Qcells announces that its shipments are now being cleared by customs, but that a temporary reduction in working hours is necessary in the meantime. Despite being one of the first domestic manufacturers to begin building new solar cell and wafer manufacturing operations, the company still only performs panel assembly in the United States and requires a consistent supply of solar cells to complete panel assembly.
A similar CBP arrest has affected Maxeon, a solar panel manufacturer with some Chinese funding but no documented link to forced labor in China. Maxeon’s panels assembled in Mexico have been banned from entering the country since summer 2024, despite the company providing thousands of pages of documents demonstrating full UFLPA compliance. Maxeon has resorted to filing a complaint with the US Court of International Trade and is awaiting updates amid the government shutdown.

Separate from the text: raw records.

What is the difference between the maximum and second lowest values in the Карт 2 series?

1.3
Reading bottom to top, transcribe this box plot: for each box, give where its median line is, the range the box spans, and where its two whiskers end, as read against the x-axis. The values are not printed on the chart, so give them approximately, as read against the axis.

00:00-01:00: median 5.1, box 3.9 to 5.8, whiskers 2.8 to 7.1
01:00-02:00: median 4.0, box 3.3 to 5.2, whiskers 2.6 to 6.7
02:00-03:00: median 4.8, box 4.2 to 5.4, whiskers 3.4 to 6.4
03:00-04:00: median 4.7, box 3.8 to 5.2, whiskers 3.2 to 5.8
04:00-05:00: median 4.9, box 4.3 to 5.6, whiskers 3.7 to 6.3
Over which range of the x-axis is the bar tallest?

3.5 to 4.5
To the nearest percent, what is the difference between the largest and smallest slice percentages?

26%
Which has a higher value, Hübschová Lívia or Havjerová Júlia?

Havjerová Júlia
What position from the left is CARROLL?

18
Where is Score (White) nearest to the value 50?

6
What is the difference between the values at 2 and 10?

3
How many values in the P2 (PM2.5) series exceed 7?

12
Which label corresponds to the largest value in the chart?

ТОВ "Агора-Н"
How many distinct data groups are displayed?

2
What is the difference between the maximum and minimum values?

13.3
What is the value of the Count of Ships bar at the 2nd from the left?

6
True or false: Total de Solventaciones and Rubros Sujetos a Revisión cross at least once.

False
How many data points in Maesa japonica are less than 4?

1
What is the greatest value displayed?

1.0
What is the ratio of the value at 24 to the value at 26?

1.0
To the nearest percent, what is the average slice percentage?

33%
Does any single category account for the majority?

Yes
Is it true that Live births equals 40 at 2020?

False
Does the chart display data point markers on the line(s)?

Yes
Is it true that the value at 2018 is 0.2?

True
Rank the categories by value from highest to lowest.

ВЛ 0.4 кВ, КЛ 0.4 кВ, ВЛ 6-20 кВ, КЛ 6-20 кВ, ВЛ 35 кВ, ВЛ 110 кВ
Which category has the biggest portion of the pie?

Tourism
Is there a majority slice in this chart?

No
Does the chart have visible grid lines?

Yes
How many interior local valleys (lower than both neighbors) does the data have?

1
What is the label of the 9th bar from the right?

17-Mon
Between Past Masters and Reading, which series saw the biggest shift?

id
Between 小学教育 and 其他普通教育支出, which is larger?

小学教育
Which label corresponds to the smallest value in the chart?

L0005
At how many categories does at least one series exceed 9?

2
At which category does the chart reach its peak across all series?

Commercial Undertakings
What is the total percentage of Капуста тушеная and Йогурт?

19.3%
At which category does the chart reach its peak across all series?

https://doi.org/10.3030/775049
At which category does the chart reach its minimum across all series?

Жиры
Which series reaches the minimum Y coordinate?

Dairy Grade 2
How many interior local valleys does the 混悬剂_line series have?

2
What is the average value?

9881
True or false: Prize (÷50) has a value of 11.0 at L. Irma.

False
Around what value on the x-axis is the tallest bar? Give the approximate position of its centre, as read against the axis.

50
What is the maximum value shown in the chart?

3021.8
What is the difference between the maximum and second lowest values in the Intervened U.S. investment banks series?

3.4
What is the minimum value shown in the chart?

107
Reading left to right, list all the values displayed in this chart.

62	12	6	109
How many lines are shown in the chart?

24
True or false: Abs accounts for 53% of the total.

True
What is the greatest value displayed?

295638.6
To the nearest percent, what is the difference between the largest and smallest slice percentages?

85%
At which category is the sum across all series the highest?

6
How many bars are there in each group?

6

In the case of Maxeon, the once global company now focuses solely on the American market. Maxeon sold its European, Asian and Latin American sales channels and entities, while retaining its Mexican assembly plant and moving forward with plans for a 2 GW solar panel factory in New Mexico. With most of its products unable to enter the country, Maxeon’s financial institutions have nosedived. The company reported $39 million in revenue for the first six months of 2025, while it reached $371 million for the same period in 2024. Plans for the US factory have been put on hold.
Marta Stoepker, Qcells senior director of corporate communications, said in a statement to local news that the company was forced to scale back production “while our shipments to the US were delayed during the customs clearance process.
“Qcells expects to resume full production in the coming weeks and months. Our commitment to building the entire solar supply chain in the United States remains,” she continued. “We will soon be back on track with the full strength of our Georgia team delivering American energy to communities across the country.”